Source text:
<<<<
Processor information – RM Unify

The Customer acknowledges that RM and its subcontractors may have access to Personal Data in the provision of RM Unify to the Customer throughout the term of this Agreement.

Below, RM has set out certain information regarding RM's Processing of the Personal Data as required by article 28(3) of the GDPR.

Article Description Details
28 (3) Subject matter of the processing The user data attributes that are collected from Active Directory and MIS and stored in RM Unify.
Nature and purposes of the processing RM will process Personal Data in accordance with the applicable Agreement and the instructions of the Controller in relation to the Services until the expiry or valid termination of the applicable Agreement. Such Processing shall include:
  • Recording of data
  • Organisation of data
  • Storage of data
  • Retrieval of data
  • Disclosure via API service to third parties
  • Statutory reporting
  • Destruction of data
Type of Personal Data RM processes Personal Data on behalf of the Controller when required to do so in order to provide the Services. Please see the RM Unify Data Sharing TEC article.
>>>>
Collected data:
<<<<
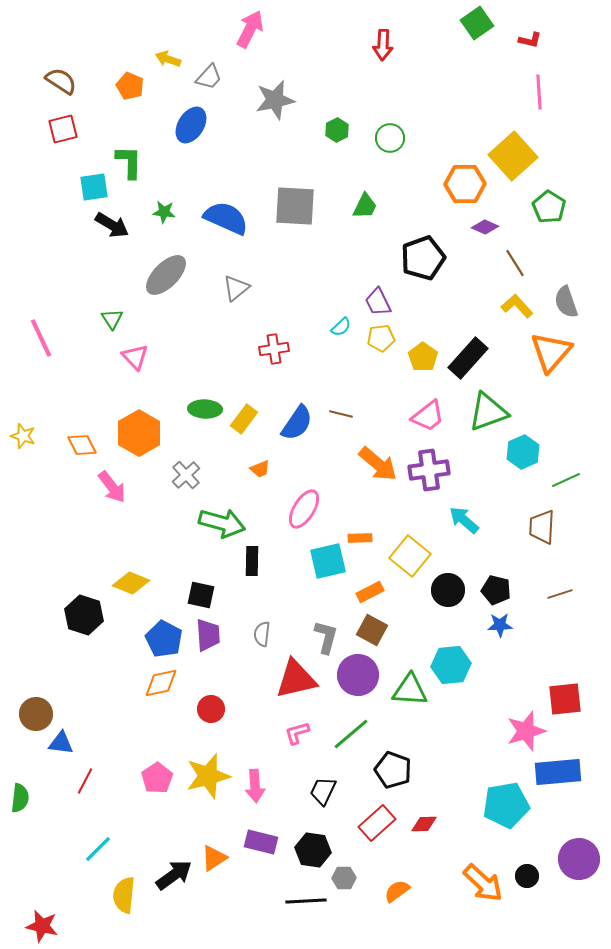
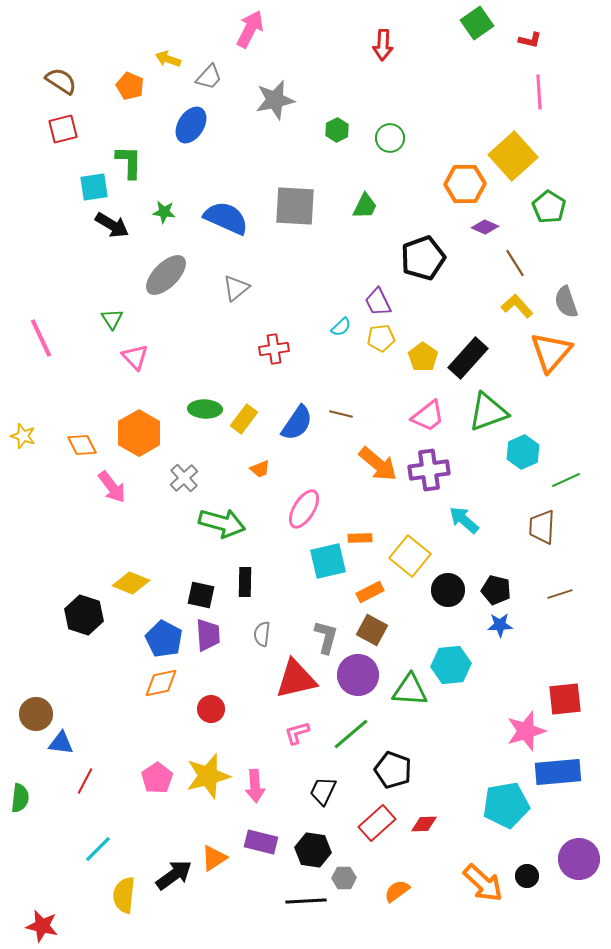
gray cross at (186, 475): moved 2 px left, 3 px down
black rectangle at (252, 561): moved 7 px left, 21 px down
>>>>
The tasks:
1 > Can you output the passage of the RM Unify processor information that begins at the words "Processor information –" and ends after the words "of the GDPR.", copied word for word?
2 > Would you continue the RM Unify processor information, starting right after its final sentence?

Responses per task:
1 >
Processor information – RM Unify

The Customer acknowledges that RM and its subcontractors may have access to Personal Data in the provision of RM Unify to the Customer throughout the term of this Agreement.

Below, RM has set out certain information regarding RM's Processing of the Personal Data as required by article 28(3) of the GDPR.

2 >
Categories of Data Subject Non-teaching staff, Teaching Staff, Student, Governor, Other. Please see the RM Unify Data Sharing TEC article for more information.
Duration of the processing Live Processing will be carried out for the duration of the Agreement. RM has a Disconnect Process which includes the destruction and deletion of data at contract end (http://www.rm.com/blog/2017/august/rm-unify-and-data-retention).
28 (3) (a) Documented instructions All processing carried out by RM will be done in accordance with RM Unify Terms and Conditions, which must be agreed by the customer in advance of such processing.
28 (3) (b) Confidentiality All RM staff are required to agree to a confidentiality clause in their contracts.
28 (3) (c) Security RM has a Group Information Security Framework, based on ISO 27001, the international standard for information security management. In addition, a number of business units are certified to ISO 27001:2013.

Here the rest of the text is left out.